Dr. Neidel said the visit aims to build a stronger collaboration with VSU. ELTI, an extension arm of Yale University’s School of Forestry and Environmental Studies, has been a partner of VSU since 2008.

Philippines, Dr. Neidel said, is among the countries in Southeast Asia who leads in forest restoration work.

“We are amazed by the work that is being done here,” said Dr. Neidel during the seminar.

Dr. Ashton shared his experience in the Sinharaja Forest Reserve in Sri Lanka where research was focused on regeneration ecology of mixed-dipterocarp forests. Dipterocarps are tall forest trees that have two-winged fruits. They are the usual sources of timber and resin in Southeast Asia.

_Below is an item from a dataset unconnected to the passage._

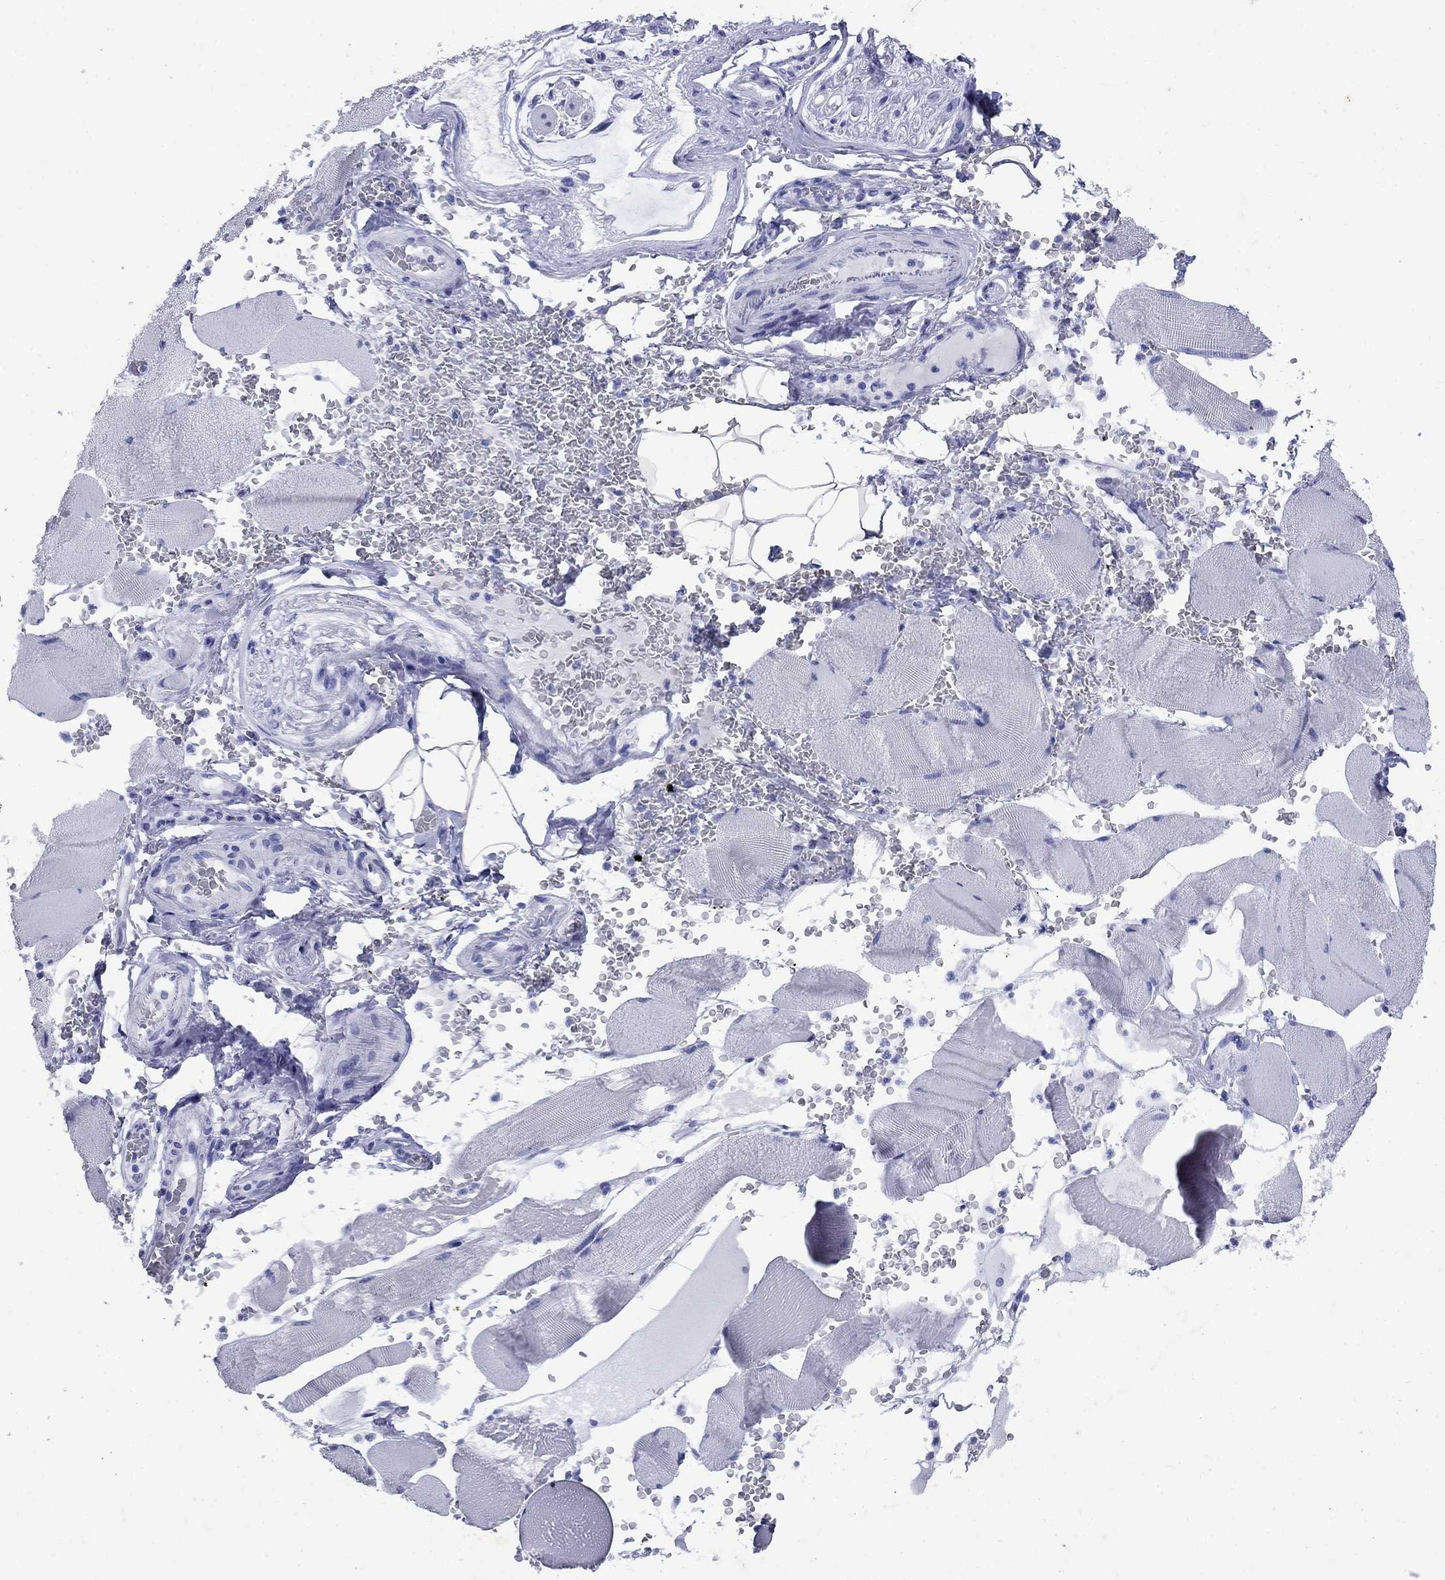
{"staining": {"intensity": "negative", "quantity": "none", "location": "none"}, "tissue": "skeletal muscle", "cell_type": "Myocytes", "image_type": "normal", "snomed": [{"axis": "morphology", "description": "Normal tissue, NOS"}, {"axis": "topography", "description": "Skeletal muscle"}], "caption": "The image demonstrates no significant positivity in myocytes of skeletal muscle. The staining was performed using DAB (3,3'-diaminobenzidine) to visualize the protein expression in brown, while the nuclei were stained in blue with hematoxylin (Magnification: 20x).", "gene": "CD1A", "patient": {"sex": "male", "age": 56}}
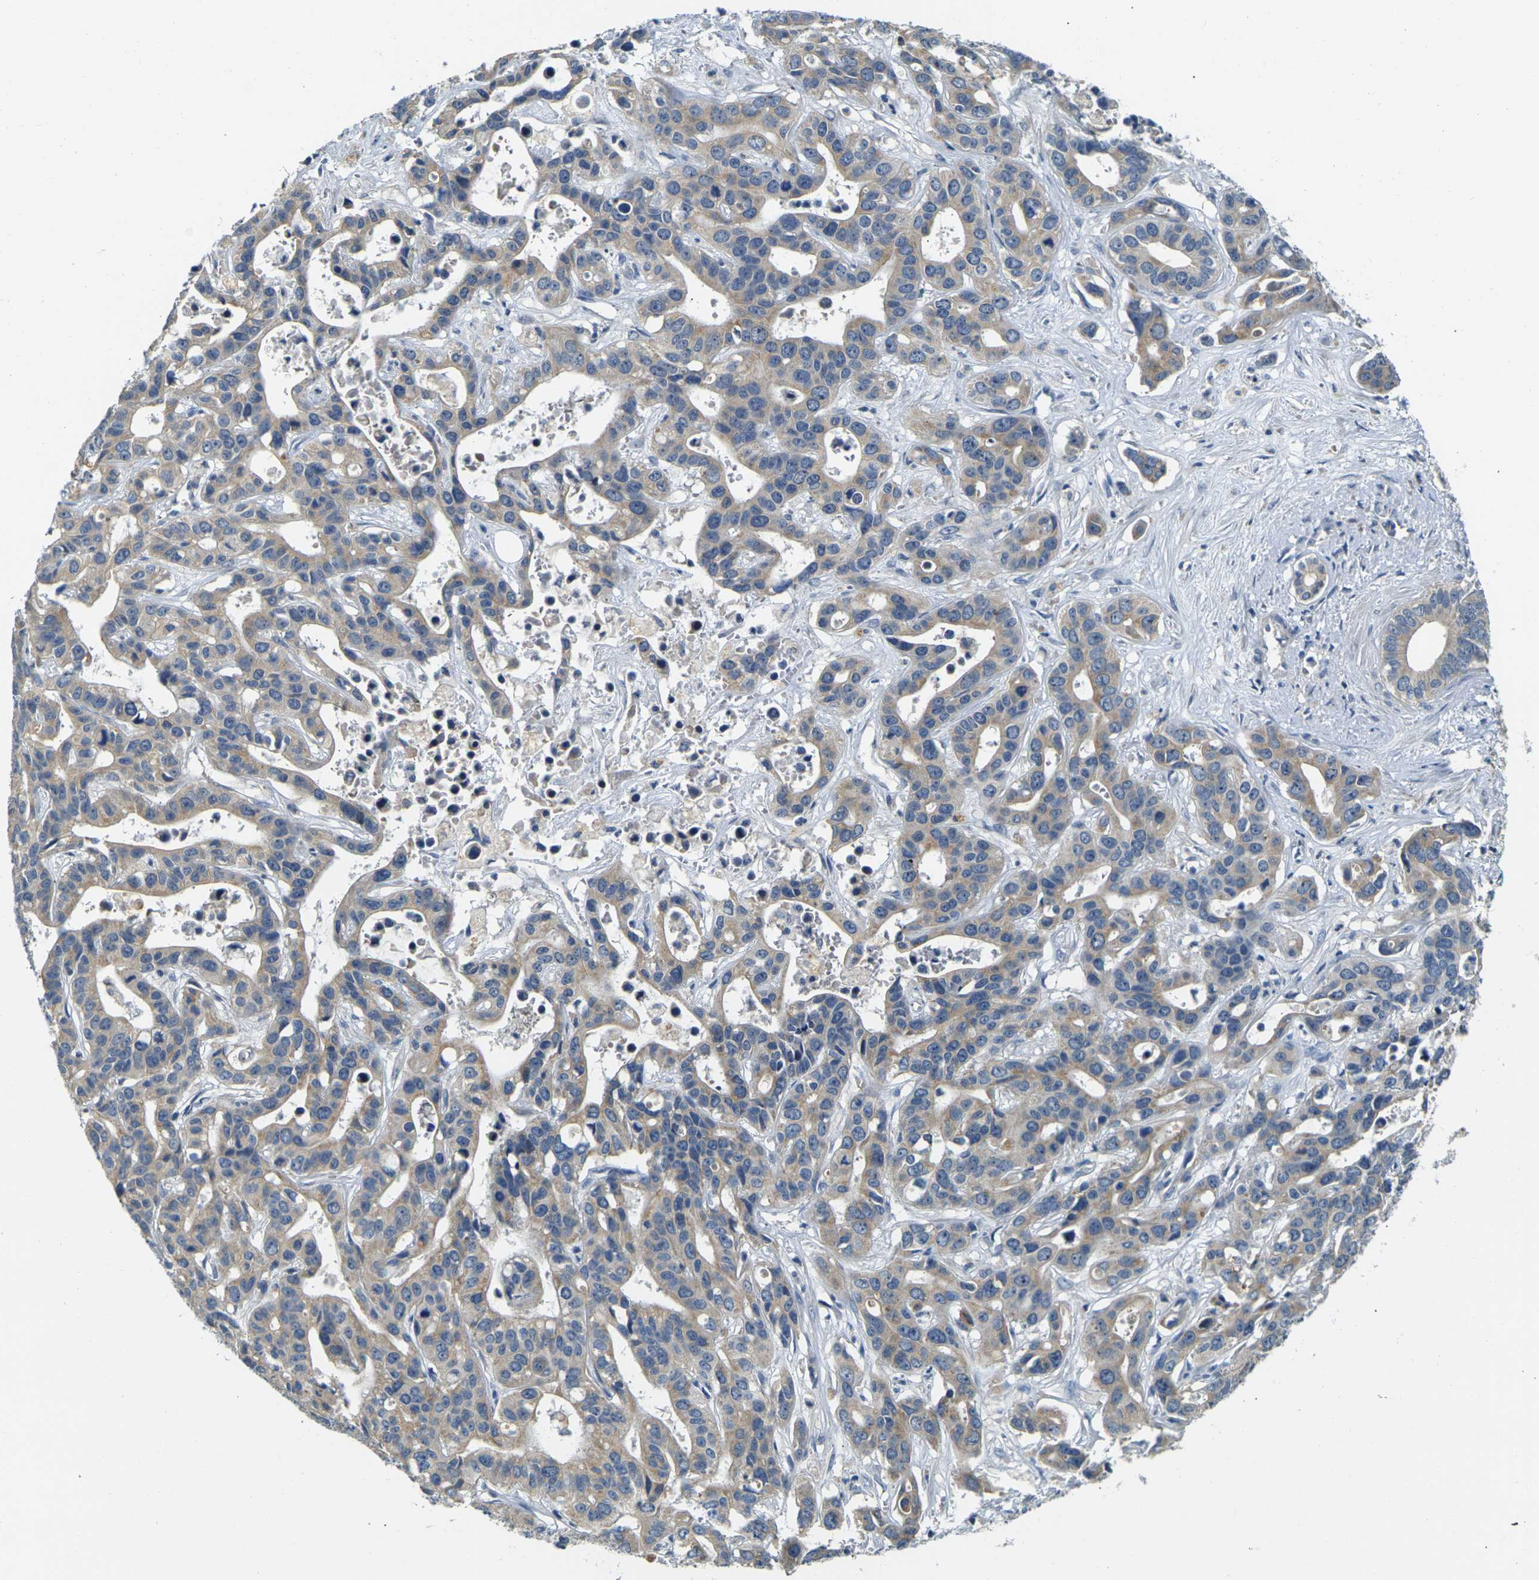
{"staining": {"intensity": "weak", "quantity": ">75%", "location": "cytoplasmic/membranous"}, "tissue": "liver cancer", "cell_type": "Tumor cells", "image_type": "cancer", "snomed": [{"axis": "morphology", "description": "Cholangiocarcinoma"}, {"axis": "topography", "description": "Liver"}], "caption": "This image reveals immunohistochemistry staining of human liver cancer (cholangiocarcinoma), with low weak cytoplasmic/membranous positivity in about >75% of tumor cells.", "gene": "SHISAL2B", "patient": {"sex": "female", "age": 65}}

VSU students and researchers gained ideas in using leaf litter to sustainably cultivate and restore forest reserves from Velautham’s experience at the Singapore Botanic Gardens. He observed that trees whose fallen leaves have not been swept or dumped away have provided the nutrient needs of the trees through its root zones making the trees physiologically and structurally healthy.

Using dump litter, Velautham said, is a cost-efficient strategy and maintaining forest reserves as they do not require much of labor and work-intensive fertilization.

The seminar was held in time with the student-initiated Environment Week.